The community isn’t divided neatly by AGAB into winners and losers – there are trans women who’ve never experienced violence, and trans men who have. This isn’t because “men are oppressed too” and it certainly isn’t because trans women hold structural power over trans men, but because our identities are complex and our experiences multi-determined. If you’ve experienced violence, you probably have less in common with someone of your AGAB who hasn’t than another trans person, AGAB irrelevant, who has. If you’re living on the breadline, that’s a social factor more salient in terms of the risks you face than which label you claim.

This doesn’t mean TME folks don’t need to reflect on and unlearn transmisogyny. It does mean that transmisogyny isn’t the only oppressive structure that exists. It’s the job of all of us to reflect on the ways in which we hold privilege as well as the ways we don’t, and be mindful of which intersections are relevent in any given conversation.  

I remember once making a transphobic feminist implode by pointing out that Margaret Thatcher could and did oppress working class men, gay men and men of colour, and none of that meant that misogyny isn’t real, nor was MT exempt from it. In a conversation where gendered oppression was the One True Real Oppression, this statement was too much for said transphobe.

Of course, if we’d specifically been having a conversation about misogyny, that would have been a derail, but we weren’t, we were talking about the fact that women can be oppressive and hold power.

If we simply understood queerphobia and transphobia as Huge and Deadly forms of oppression in their own right trans men would have the framework to articulate their struggles more coherently and we as a community could hold together instead of letting ourselves be split by what are essentially outside narratives.

Equally, while the term transmisogyny is entirely justified because of the specific and prevalent phenomenon it describes, the deadly combination of being young and trans is often missed and neglected, as is the risk our young people of all AGAB are at because of the current transphobic discourse that specifically targets young people. And the way the prevalence of neurodiversity in our community is used to undermine autistic trans people is also a glaring issue. And the way ableism and fatphobia create lethal barriers to trans healthcare (and the ways barriers to healthcare create barriers to safety). And the multiple systemic barriers and risk of violence trans people of colour experience. Structural violence takes many forms, and it all matters. There doesn’t need to be a competition on this, we can care about all oppression and want to dismantle it in all its forms.

Trans men who’ve faced violence, discrimination and abuse don’t need to (and shouldn’t) insert themselves into a conversation about trans women’s experiences, they can have their own conversation on its own merits, in other words.

Right now in the UK if you don’t have the means to self-fund your transition you face 5 year waits for healthcare and that could prove fatal, and expose you to increased violence, so anyone already transitioned or with access to private healthcare carries enormous privileges in our community. I own that privilege as someone who faced a one, not five-year wait.

We all have value and many of us are in poor shape

There are many ways in which our marginalisations can put our safety at risk. They’re all violences. In community, we don’t need to figure out which of these violences is the most important because they’re bad enough, all of them are. We can and should value and care about everyone in this community and the violences thay face. The LGBT+ community has played the “we’ll send the bus back for the rest of you later” game and it doesn’t work out for anyone.

If the stats shown above tell us anything it’s that unlearning ableism is every bit as imperative as unlearning sexism. There are no lesser oppressions, no unimportant causes. And if that’s true, as a community we have a responsibility to show up for each other, work at dismantling all these structures, and building community across difference, not assumptions of sameness.

(Data drawn from a collection)
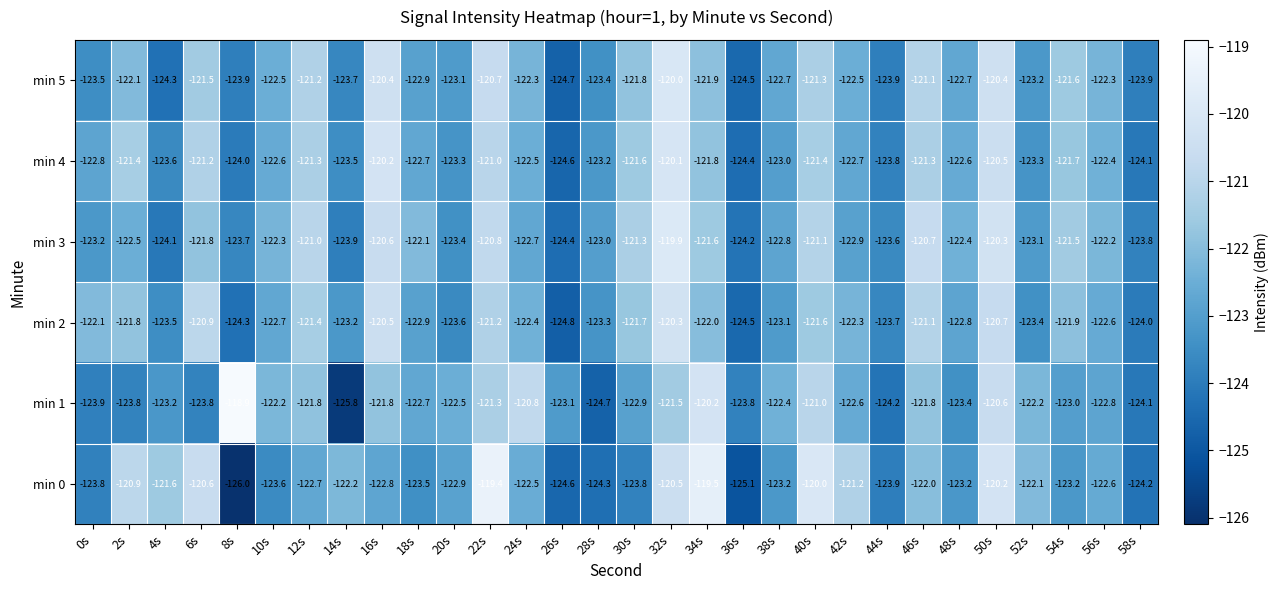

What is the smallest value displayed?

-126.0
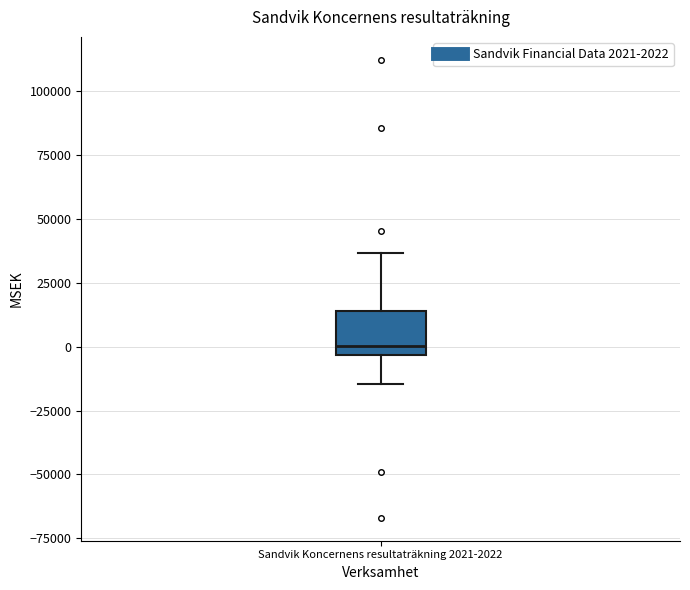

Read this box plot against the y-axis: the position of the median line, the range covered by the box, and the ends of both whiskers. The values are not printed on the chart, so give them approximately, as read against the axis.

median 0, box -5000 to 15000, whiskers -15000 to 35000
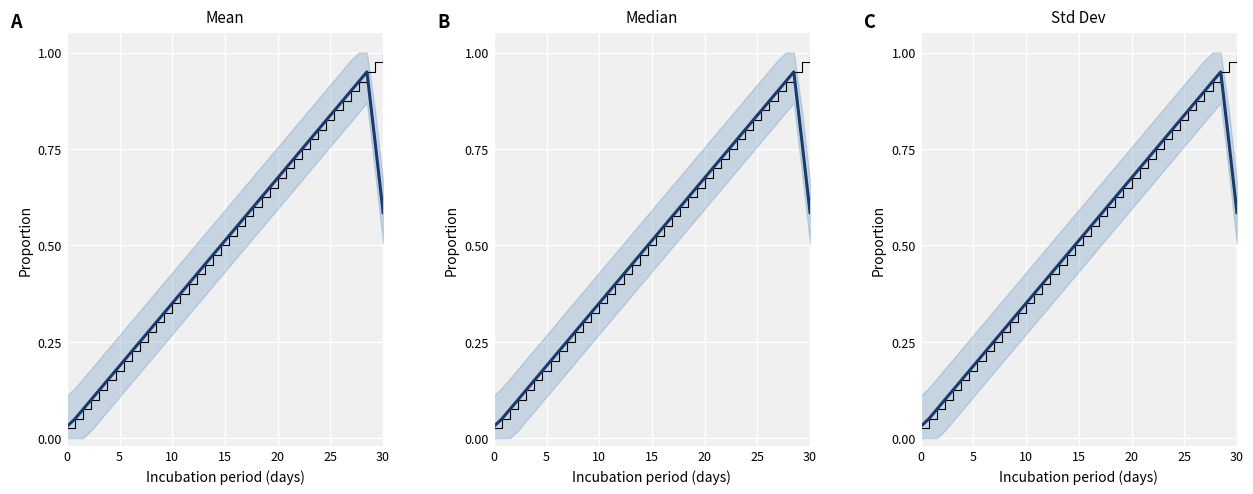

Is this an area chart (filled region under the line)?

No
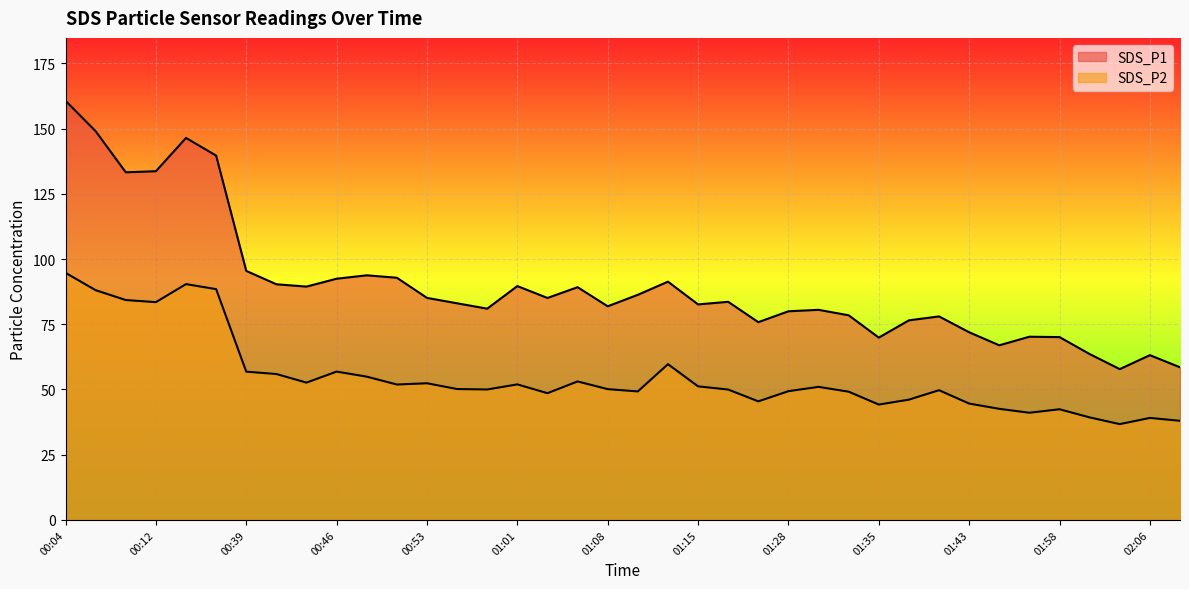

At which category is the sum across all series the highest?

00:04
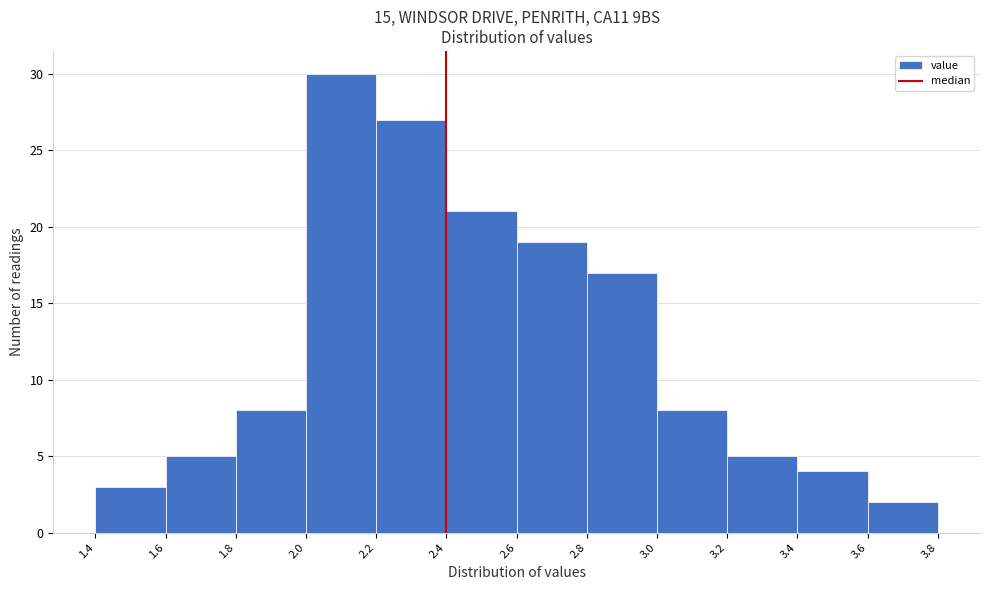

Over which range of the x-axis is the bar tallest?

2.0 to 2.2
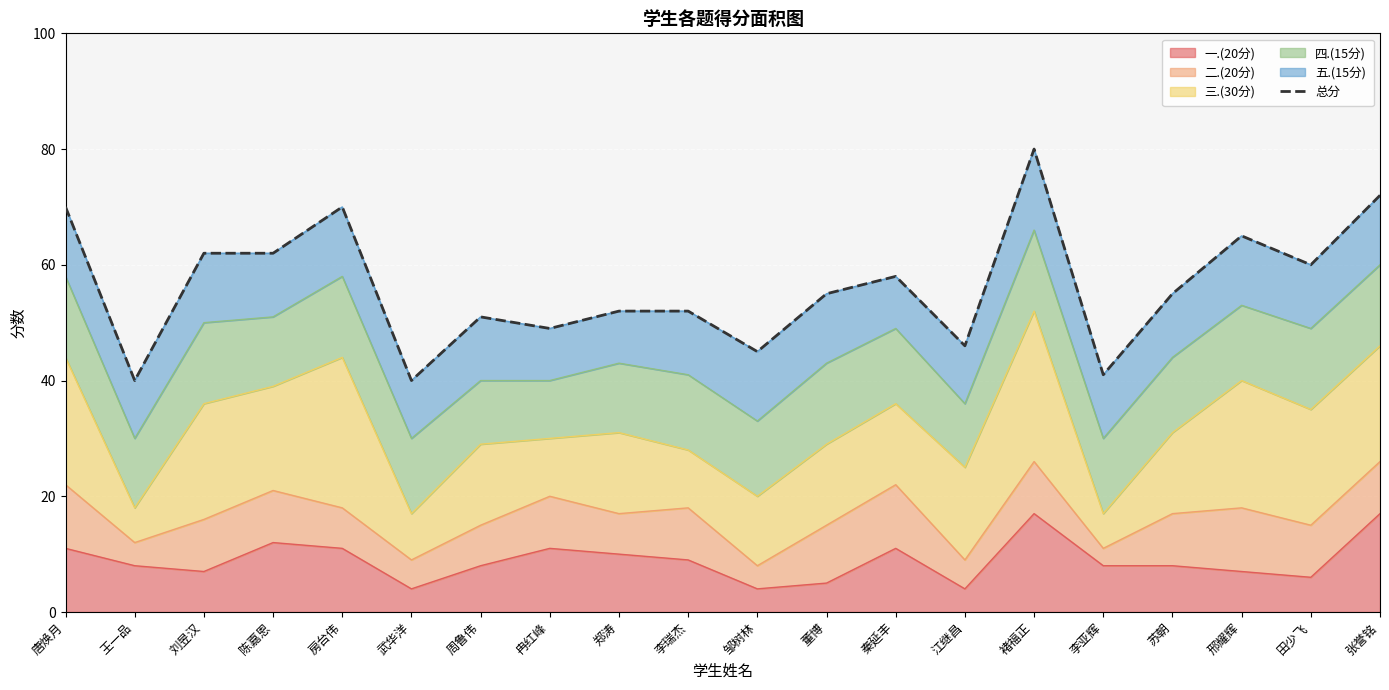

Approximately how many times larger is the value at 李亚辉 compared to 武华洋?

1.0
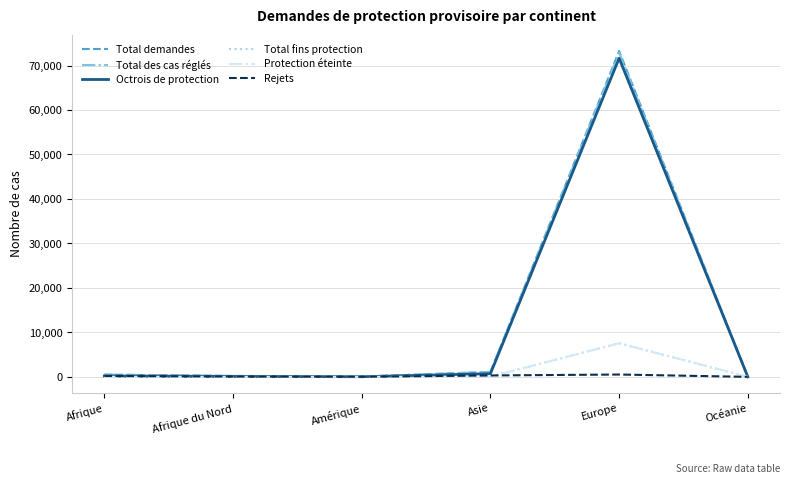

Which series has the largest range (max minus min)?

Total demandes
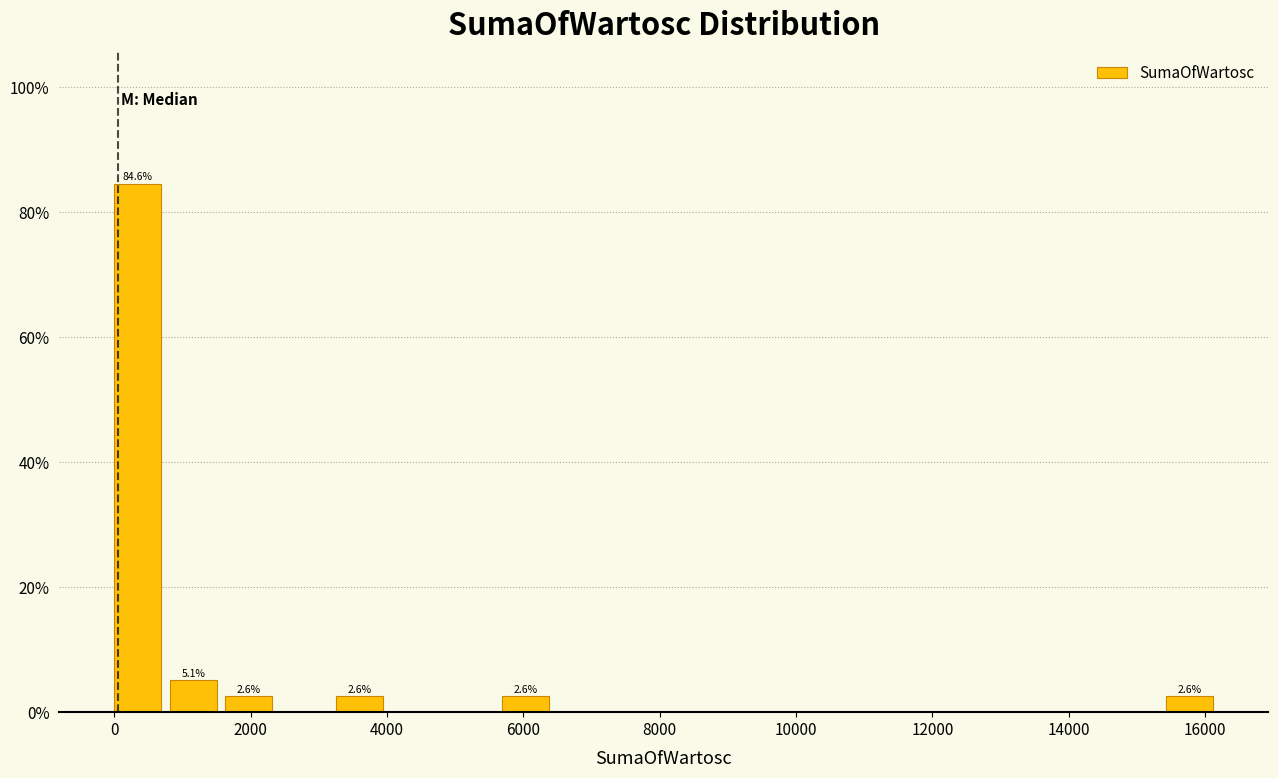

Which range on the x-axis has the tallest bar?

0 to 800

Task A >>
Reproduce the essay on oppression in the trans community between "We all have" and "out for anyone.", inclusive, and substitute "disadvantages" for "marginalisations".
Task B >>
Using the essay on oppression in the trans community, answer yes or no for each statement and quote the words that decide it: (i) The writer faced a five-year wait for healthcare. (ii) The essay says unlearning ableism is as imperative as unlearning sexism. (iii) The essay says Margaret Thatcher was exempt from misogyny.

Exercise response A >>
We all have value and many of us are in poor shape

There are many ways in which our disadvantages can put our safety at risk. They’re all violences. In community, we don’t need to figure out which of these violences is the most important because they’re bad enough, all of them are. We can and should value and care about everyone in this community and the violences thay face. The LGBT+ community has played the “we’ll send the bus back for the rest of you later” game and it doesn’t work out for anyone.

Exercise response B >>
(i) No: "I own that privilege as someone who faced a one, not five-year wait."
(ii) Yes: "unlearning ableism is every bit as imperative as unlearning sexism."
(iii) No: "nor was MT exempt from it."